WWD:「エクストララージ」を立ち上げたビースティ・ボーイズ(BEASTIE BOYS)のマイクD(Mike D)が「カルチャーに裏付けらたブランドだから、何年たっても変わらない」と言っていた。「エックスガール」の変わらない部分はどこ?

クロエ:去年撮影した映画は(ビースティー・ボーイズの)アダム(・ホロヴィッツ)に夫役で出演してもらったのよ(笑)。変わらない部分ってなかなか難しいけど、日本の女の子はエッジィだから、いつの時代もブランドをかっこよく着こなしてくれる。だからブランドのイメージやバックボーンは変わらず発信できている。キムとデイジーがブランドの売却先に日本会社を選んだのは、すごく理解できた。

WWD:私服にも注目が集まるが、ファッションスタイルのインスピレーション源は?

クロエ:誰と会うのか、どこに行くのか、それがいつも判断基準ね。あとは天気。「映画のプレミアに行くときは、最新の服を着なければいけない」とかおかしなルールもあるわ。

WWD:自身がファッション・アイコンと呼ばれることに関してはどう思う?

クロエ:“ファッション・アイコン”って呼ばれると、今まで自分がやってきたカルチャーが消えちゃうような気がする。ケイト・モス(Kate Moss)と私は違うし、ただおしゃれな人という位置づけはうれしくないわ。適切な言葉がないからファッション・アイコンって呼ぶんだろうけど、代わりの言葉を見つけることを怠けているだけよ。
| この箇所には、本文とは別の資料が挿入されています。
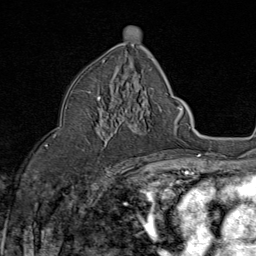
Breast MRI (dynamic contrast-enhanced), one axial slice. Position 46 of 80 along the scan axis. Cropped to one breast. Dynamic contrast-enhanced series, time point 2 of 8 at this slice position (early post-contrast). 1.5 T. TE 1.8 ms, TR 4.3 ms. 2 mm slice thickness. 256 × 256 image matrix, field of view 180 × 180 mm. Female patient.
Outlined on this slice (semi-automatically segmented with operator editing):
- enhancing-tissue mask used for the functional tumour volume (all voxels passing the contrast-enhancement thresholds inside the analysis volume; usually the tumour): bounding box (x1, y1, x2, y2) in pixels: (83, 86, 152, 151)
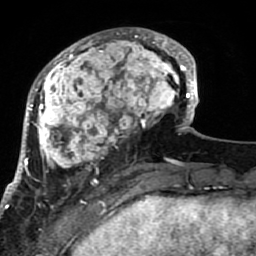
Breast MRI (dynamic contrast-enhanced), one axial slice; slice 26 of 80 in the series (ordered by position); cropped to one breast; dynamic contrast-enhanced series, time point 2 of 7 at this slice position (early post-contrast); 1.5 T; TE 2.6 ms, TR 5.9 ms; 2 mm slice thickness; 256 × 256 image matrix, field of view 155 × 155 mm. Female patient.
Outlined on this slice (semi-automatically segmented with operator editing):
- enhancing-tissue mask used for the functional tumour volume (all voxels passing the contrast-enhancement thresholds inside the analysis volume; usually the tumour): bounding box <21,28,189,207> (left, top, right, bottom; pixels)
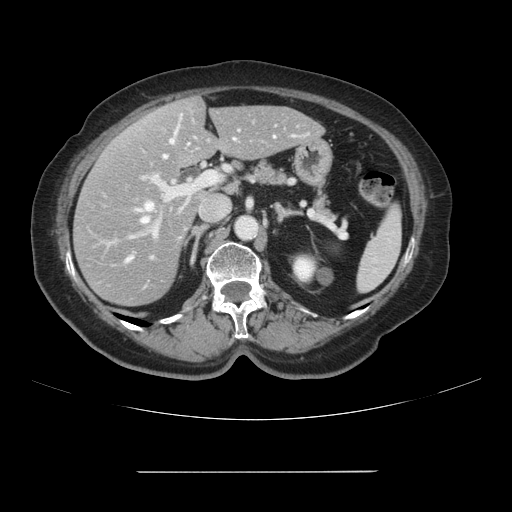
Contrast-enhanced abdominal CT, one axial slice. Slice 55 of 111 in the series (ordered by position). Intravenous contrast given. Soft-tissue window (W 400 / L 40 HU). 2.5 mm slice thickness. 512 × 512 image matrix. From the clinical record (not read from this slice): patient: female, age 74 years at operation; diagnosis: colorectal cancer liver metastases, imaged before liver resection; multiple liver metastases: yes; largest metastasis: 1.1 cm; chemotherapy before resection: yes.
Annotated regions visible in this slice (outlined manually by an expert reader):
- hepatic veins: box from (x=127, y=139) to (x=174, y=261) px
- liver: (x=74, y=98)–(x=321, y=306)
- planned liver remnant (the part of the liver to remain after resection): (x=145, y=98)–(x=321, y=167)
- portal vein (with intrahepatic branches): (x=128, y=120)–(x=300, y=239)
WWD:ファッションに関して、クロエは誰から影響を受けた?

クロエ:特に誰っていうのはないけれど、しいて言うなら友達。パティ・スミス(Patti Smith)とか。自分らしく着こなしている女性が好き。

WWD:理想の女性像は?

クロエ:それは生まれつきのものかも知しれないけれど、洋服を上手に着こなしている人かな?自信とかプライドを持っている人も。ファッションには、その人の内面が出ると思う。今回は友達と一緒に来日したんだけれど、彼女も買い物上手で、すごくいい感じに着こなすの。

WWD:来日するときはいつも友達と一緒?

クロエ:いつもじゃないけれど、仕事の時は彼氏を連れて来ちゃダメって分かってる(笑)。男のプライドかな。彼女は仕事しに来ているのに、俺はしていないとか……。もちろん彼にもよるけど。

WWD:日本で買い物する場所は?

クロエ:古着屋がすごく好きで、ラブラット(LABRAT)、トランプルーム(TRUMP ROOM)、ベビードール(BABYDOLL)とか。ラグタグ(RAGTAG)も好き。買っても絶対着ないけれど、セーラー服も好きなの。1990年代を象徴するアイテムよね。でも今回は、あんまりお買い物っていう感じじゃないの。洋服はもう十分持ってるから。

WWD:今後のビジョンは?

クロエ:映画監督としても女優としても、これまでやってきたことを続けながら、美しく年を重ねていければ。

WWD:以前ラリーが、クロエのことを素敵な女優だと言っていた。

クロエ:そうなの?彼はいい映画監督だよね。ハーモニー・コリン(Harmony Korine)がチャンスをくれて、ラリーの映画に出してもらった。

WWD:「キッズ」の続編はある?

クロエ:ラリーはそんなこと言ってた?あの映画に出てる人亡くなっちゃってる人も多いし、もうみんな年を取っちゃってるからそれはないと思う。あなたには言ったかも知れないけど、私は聞いてないわ(笑)。